— EXERCISE DETAILS —
Continue the humorous blog post about toilet paper and life's small frustrations, starting right after its final sentence.

Wednesday 21 October 2015

101 Ways to Convince Your Psychologist You're Normal: Old Man Grumblings



All around me is destruction.  Paper falling from the skies as I stand looking out in panic and frustration.  Why? Why does this have to be this way? For all we have become as a society, for all our achievements, that it should come to this causes me great anguish.

I close my eyes. I close them and begin to wonder what a world would be like where this never had to happen. It’s a beautiful scene full of serenity and calm. It’s sunshine. It’s warm. 

I slowly open my eyes again whilst trying to hold onto the calming images that have now infiltrated my tired mind. I pick up the toilet roll and for the umpteenth time try to start the roll off without tearing it into a million little pieces.  

Why in 2015 are we unable to invent a toilet roll that can be used from it’s very first two-ply sheet? I don't want mismatched bit’s of ply or indeed a roll that wishes only to be one-ply.  I also don’t want to wipe my bottom with various sizes of torn tissue paper, no matter how soft or covered in aloe vera.

Life is full of frustrations.  I’m convinced that we wouldn’t need psychologists or anti anxiety medication if we could just solve a few simple problems. We all cope with the major stresses in our lives but the moment the bus is two minutes late we go into meltdown.

Dataset excerpts
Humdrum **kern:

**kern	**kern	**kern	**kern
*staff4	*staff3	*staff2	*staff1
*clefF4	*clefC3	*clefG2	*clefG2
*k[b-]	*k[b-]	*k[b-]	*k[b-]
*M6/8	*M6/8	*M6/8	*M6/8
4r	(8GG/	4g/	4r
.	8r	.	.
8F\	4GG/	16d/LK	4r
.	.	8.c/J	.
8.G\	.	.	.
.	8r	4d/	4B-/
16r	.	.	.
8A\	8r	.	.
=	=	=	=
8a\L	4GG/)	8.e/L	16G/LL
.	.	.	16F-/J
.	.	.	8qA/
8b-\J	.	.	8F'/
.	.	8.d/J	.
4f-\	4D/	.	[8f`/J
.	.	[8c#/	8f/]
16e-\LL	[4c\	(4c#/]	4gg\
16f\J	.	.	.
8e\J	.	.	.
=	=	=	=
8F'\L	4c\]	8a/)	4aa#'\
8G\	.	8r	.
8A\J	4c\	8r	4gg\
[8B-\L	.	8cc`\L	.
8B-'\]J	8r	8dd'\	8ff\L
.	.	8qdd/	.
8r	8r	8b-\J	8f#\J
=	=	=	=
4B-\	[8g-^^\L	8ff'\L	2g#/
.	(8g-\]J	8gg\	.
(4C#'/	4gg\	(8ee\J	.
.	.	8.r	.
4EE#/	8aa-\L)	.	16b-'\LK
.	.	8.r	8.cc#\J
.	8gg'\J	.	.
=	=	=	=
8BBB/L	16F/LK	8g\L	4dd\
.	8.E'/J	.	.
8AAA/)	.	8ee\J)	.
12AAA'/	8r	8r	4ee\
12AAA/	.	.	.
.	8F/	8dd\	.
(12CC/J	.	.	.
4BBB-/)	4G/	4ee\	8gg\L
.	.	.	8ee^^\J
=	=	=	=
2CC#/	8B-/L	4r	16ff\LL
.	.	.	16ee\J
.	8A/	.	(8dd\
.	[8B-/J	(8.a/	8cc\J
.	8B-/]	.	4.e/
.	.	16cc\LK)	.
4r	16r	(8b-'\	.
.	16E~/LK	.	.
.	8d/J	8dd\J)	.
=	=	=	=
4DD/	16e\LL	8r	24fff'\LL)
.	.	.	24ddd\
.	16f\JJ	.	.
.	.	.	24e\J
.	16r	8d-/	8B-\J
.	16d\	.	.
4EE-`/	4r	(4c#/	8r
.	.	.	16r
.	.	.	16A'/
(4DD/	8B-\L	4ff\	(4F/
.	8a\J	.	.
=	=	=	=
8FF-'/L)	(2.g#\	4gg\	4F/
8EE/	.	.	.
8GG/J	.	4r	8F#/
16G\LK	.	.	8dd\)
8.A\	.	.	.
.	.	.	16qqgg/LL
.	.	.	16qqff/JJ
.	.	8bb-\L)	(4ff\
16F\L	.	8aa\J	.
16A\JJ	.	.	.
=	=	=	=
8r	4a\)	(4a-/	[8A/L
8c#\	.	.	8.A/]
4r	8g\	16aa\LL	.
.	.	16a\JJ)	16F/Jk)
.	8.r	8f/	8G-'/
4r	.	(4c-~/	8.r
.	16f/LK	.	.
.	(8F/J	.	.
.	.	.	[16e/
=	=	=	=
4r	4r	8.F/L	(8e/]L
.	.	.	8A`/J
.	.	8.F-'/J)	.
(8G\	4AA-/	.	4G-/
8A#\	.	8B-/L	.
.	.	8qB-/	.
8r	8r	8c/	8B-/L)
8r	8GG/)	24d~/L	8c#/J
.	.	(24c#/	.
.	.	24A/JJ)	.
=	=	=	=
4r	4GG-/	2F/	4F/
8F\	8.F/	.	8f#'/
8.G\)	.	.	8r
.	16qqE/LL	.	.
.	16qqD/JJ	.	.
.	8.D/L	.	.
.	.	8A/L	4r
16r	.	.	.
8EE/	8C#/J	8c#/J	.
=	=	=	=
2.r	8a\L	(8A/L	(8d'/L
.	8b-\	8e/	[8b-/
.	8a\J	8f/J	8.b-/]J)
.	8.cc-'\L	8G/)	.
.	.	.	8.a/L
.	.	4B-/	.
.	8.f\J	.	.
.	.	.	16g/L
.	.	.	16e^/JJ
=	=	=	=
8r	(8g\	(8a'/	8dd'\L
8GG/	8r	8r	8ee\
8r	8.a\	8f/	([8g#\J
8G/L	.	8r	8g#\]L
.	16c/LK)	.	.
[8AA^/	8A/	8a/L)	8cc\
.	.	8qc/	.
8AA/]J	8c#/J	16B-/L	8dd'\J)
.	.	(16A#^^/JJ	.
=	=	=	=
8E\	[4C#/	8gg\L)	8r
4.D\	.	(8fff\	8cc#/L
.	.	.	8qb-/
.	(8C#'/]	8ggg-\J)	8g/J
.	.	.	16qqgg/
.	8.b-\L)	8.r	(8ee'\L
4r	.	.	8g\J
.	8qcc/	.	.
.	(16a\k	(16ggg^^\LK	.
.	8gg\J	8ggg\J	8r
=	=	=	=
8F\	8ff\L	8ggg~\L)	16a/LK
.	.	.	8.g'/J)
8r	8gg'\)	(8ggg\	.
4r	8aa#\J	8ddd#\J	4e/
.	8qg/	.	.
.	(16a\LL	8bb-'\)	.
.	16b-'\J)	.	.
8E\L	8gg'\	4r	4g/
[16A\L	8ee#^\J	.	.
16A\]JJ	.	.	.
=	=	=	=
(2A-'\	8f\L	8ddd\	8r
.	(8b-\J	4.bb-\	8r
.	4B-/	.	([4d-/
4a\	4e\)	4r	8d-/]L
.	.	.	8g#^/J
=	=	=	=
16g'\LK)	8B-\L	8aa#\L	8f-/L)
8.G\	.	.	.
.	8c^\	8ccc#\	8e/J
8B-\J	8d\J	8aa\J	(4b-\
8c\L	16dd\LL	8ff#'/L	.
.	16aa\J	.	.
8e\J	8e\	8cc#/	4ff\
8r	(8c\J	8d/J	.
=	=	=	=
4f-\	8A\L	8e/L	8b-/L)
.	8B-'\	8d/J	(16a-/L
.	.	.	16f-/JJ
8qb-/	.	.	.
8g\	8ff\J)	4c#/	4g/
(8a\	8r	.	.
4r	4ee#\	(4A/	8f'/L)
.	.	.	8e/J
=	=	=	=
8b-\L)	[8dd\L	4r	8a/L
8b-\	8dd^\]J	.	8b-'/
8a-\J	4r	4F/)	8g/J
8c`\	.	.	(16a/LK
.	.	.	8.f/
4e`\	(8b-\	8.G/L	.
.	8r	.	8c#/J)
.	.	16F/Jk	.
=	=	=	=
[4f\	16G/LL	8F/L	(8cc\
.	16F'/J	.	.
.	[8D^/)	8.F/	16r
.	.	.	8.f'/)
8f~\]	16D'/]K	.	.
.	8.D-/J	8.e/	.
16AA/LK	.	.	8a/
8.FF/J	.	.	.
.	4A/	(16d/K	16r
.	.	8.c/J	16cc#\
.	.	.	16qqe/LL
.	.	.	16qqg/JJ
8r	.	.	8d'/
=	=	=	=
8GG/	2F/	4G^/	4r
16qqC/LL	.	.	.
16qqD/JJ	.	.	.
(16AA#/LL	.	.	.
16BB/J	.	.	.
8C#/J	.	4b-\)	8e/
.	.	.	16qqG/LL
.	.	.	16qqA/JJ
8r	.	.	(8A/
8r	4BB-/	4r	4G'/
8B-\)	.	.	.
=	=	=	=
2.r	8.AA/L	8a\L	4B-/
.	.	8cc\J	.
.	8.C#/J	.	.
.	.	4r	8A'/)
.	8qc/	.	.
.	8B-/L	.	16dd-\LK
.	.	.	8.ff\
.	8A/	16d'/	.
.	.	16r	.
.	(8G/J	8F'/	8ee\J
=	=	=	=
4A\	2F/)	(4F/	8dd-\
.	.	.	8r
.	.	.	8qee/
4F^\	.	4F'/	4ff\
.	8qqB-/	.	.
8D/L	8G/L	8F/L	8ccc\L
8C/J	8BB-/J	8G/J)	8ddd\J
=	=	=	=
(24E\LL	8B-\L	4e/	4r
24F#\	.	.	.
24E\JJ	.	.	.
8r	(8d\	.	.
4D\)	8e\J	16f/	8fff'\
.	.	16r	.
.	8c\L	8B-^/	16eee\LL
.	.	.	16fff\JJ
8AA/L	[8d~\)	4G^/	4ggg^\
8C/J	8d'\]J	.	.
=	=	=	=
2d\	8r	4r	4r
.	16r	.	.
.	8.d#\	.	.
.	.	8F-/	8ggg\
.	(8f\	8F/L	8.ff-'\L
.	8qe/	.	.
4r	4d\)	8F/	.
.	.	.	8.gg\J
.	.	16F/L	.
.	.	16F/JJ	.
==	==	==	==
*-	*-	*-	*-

— OUTPUT FOR THIS EXERCISE —
So for today I am a grumpy old man and this is what I need solving in my life. Everything on this list should be proceeded by the age old cliche ‘we can put a man on the moon but we can’t..’  

Actually, now that I think about it, what did people say prior to the 20th July 1969, when man actually did land on the moon? Maybe there was less frustration? ‘Fucking hell why wont my pen work? Mind you we cant’t put a man on the moon so maybe I’m expecting too much.’ Happier times I imagine.

 Anyway, I digress, so here goes:

Lids on jars.  I mean who can actually open these? I’ve seen grown men weep as they try to prize the lid off a jar of gherkins. Yes gherkins! This should be included on the annual ‘World’s Strongest Man’ competition. Stuff pulling a truck with your testicles, this is the real challenge for the muscled freaks.

Lights that don’t light up.  Old bulbs were so magical.  You flicked a switch and there it was.. light. Amazing! Yet now I have to wee in the dark whilst my light decides if it wants to reach full power or not during the next hour.  No wonder they are energy saving.  A light that doesn’t work is even more energy saving so I imagine that’s what the future holds for us.

Forms of identity.  Why do we need to identify who we are in a world where everyone knows every fucking detail of my life as it is? Plus the post office put a card through my own letterbox and then ask me to prove that I am the person it was intended for.  You gave me the card, you figure it out!

Phones actually being able to make a phone call. First there was mobile phones, now there are smart phones and yet I still constantly find myself somewhere where there is no signal at all. You call someone from a snow covered village and leave a message asking which pub you were going to be meeting in. After four hours of shivering you get a text ‘sorry, only now got your message, we all had a great time. Now in the bath’. Fuck off Vodafone, destroyer of my social life.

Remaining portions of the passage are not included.